Alphabet's (GOOG 1.94%)(GOOGL 2.00%) Google has been designing its own custom artificial intelligence (AI) accelerators for years. The company's Tensor Processing Units, or TPUs, are now on their seventh generation. Unlike Nvidia's GPUs, which are general purpose, Google's TPUs are application-specific integrated circuits designed specifically for artificial intelligence workloads.
Google announced on Thursday that Ironwood, its seventh-generation TPU, would be available for Google Cloud customers in the coming weeks. The company also disclosed that its new Arm-based Axion virtual machine instances are currently in preview, unlocking major improvements in performance per dollar. With these new cloud products, Google is aiming to lower costs for AI inference and agentic AI workloads.

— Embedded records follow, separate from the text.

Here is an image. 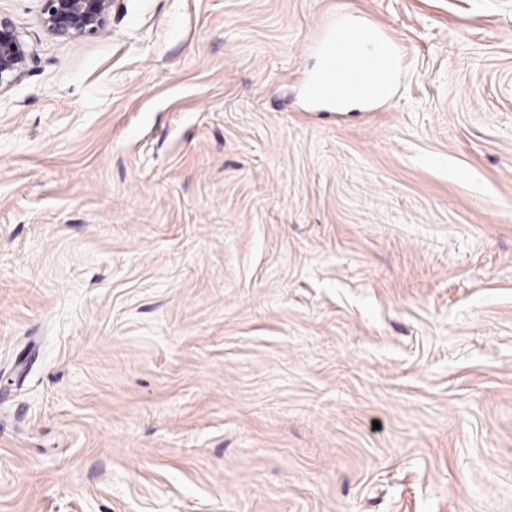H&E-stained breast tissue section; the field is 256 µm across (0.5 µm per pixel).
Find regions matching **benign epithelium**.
Masks as SVG:
<instances>
[{
    "instance_id": "7a95c632",
    "label": "benign epithelium",
    "mask_w": 512,
    "mask_h": 512,
    "mask_svg": "<svg viewBox=\"0 0 512 512\" xmlns=\"http://www.w3.org/2000/svg\"><path fill=\"white\" fill-rule=\"evenodd\" d=\"M44 28L65 39L98 36L107 31L115 0H40ZM32 57L12 18L0 14V91L27 71Z\"/></svg>"
}]
</instances>
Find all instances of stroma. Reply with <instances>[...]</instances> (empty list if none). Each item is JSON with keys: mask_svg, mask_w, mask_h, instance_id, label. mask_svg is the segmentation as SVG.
Returning <instances> with one entry per match:
<instances>
[{"mask_svg": "<svg viewBox=\"0 0 512 512\" xmlns=\"http://www.w3.org/2000/svg\"><path fill=\"white\" fill-rule=\"evenodd\" d=\"M389 96L309 102L338 9ZM0 92V512H512V0H117Z\"/></svg>", "mask_w": 512, "mask_h": 512, "instance_id": "obj_1", "label": "stroma"}]
</instances>
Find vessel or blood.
<instances>
[{
  "label": "vessel or blood",
  "mask_w": 512,
  "mask_h": 512,
  "mask_svg": "<svg viewBox=\"0 0 512 512\" xmlns=\"http://www.w3.org/2000/svg\"><path fill=\"white\" fill-rule=\"evenodd\" d=\"M316 48L323 70L307 79L305 90L308 98L318 101L379 100L393 87L402 59L387 29L353 23L343 12L331 17Z\"/></svg>",
  "instance_id": "vessel-or-blood-1"
}]
</instances>
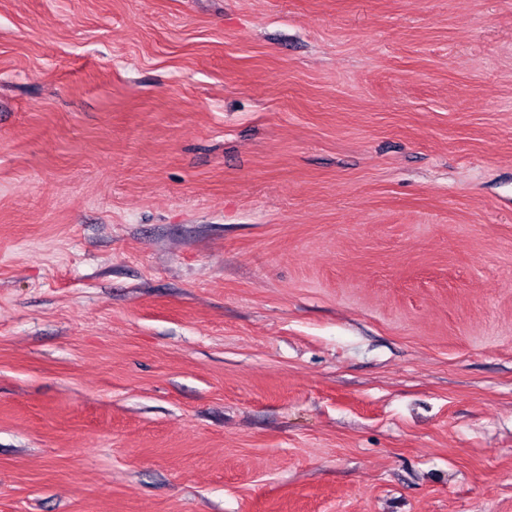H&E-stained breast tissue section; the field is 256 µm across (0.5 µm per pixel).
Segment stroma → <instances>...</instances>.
<instances>
[{
    "label": "stroma",
    "instance_id": "35a3bbf8",
    "mask_svg": "<svg viewBox=\"0 0 512 512\" xmlns=\"http://www.w3.org/2000/svg\"><path fill=\"white\" fill-rule=\"evenodd\" d=\"M0 512H512V0H0Z\"/></svg>",
    "mask_w": 512,
    "mask_h": 512
}]
</instances>
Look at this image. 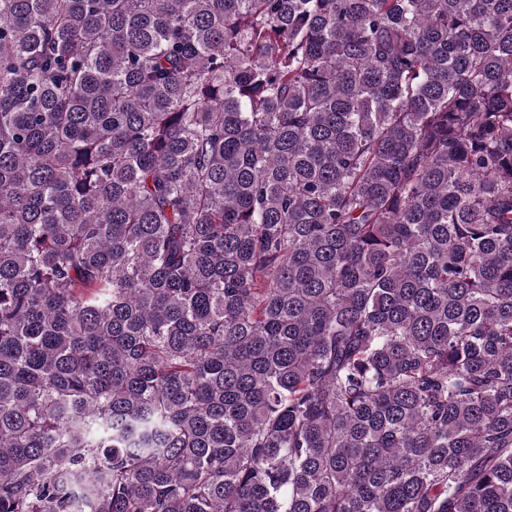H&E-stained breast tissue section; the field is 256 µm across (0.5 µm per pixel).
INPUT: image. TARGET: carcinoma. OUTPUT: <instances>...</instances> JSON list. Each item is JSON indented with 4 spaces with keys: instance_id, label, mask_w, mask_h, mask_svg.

Image source: Getty Images.
The dawn of the "age of inference"
While Google's Ironwood TPU can handle AI training tasks, which involve ingesting massive amounts of data to train an AI model, it's also well suited for high-volume AI inference workloads. "It offers a 10X peak performance improvement over TPU v5p and more than 4X better performance per chip for both training and inference workloads compared to TPU v6e (Trillium), making Ironwood our most powerful and energy-efficient custom silicon to date," according to Google's blog post announcing the upcoming launch of Ironwood.
While new AI models will still need to be trained, Google sees the balance shifting toward AI inference workloads. AI inference is the act of using a trained AI model to generate a response, and it's less computationally intensive than AI training workloads. However, AI chips meant for inference tasks need to have quick response times and be capable of handling a high volume of requests.
Google is calling the new era in the AI industry the "age of inference," where organizations shift focus from training AI models to using those models to perform useful tasks. Agentic AI, the current buzzword in the industry, is ultimately just a string of AI inference tasks. Google expects near-exponential growth in demand for compute as AI is increasingly put to use.
For AI companies like Anthropic, which recently signed a deal to expand its usage of Google's TPUs for both training and inference, efficiency is critical. Anthropic will have access to 1 million TPUs under the new deal, which will help it push toward its goal of growing revenue to $70 billion and becoming cash-flow-positive in 2028. The efficiency of Google's new TPUs were likely a key selling point.

NASDAQ: GOOG
Key Data Points
Powering Google Cloud growth
Google's cloud computing business has always lagged behind Microsoft Azure and Amazon Web Services, but AI could help the company catch up. Microsoft and Amazon are also aggressively building out AI computing capacity, and each also designs their own custom AI chips. Google Cloud, while smaller, is growing quickly and gaining ground on AWS.
In the third quarter, Google Cloud produced revenue of $15.2 billion, up 34% year over year. The business also produced operating income of $3.6 billion, good for an operating margin of roughly 24%. Meanwhile, AWS grew revenue by 20% to $33 billion in the third quarter, while Azure and other cloud services for Microsoft grew by 40%.
As more organizations move from experimenting with AI to deploying real AI workloads that demand significant amounts of AI inference capacity, Google is set to benefit with its massive fleet of TPUs. Google has been working on these chips for a decade, potentially giving it an edge as demand for AI computing capacity explodes.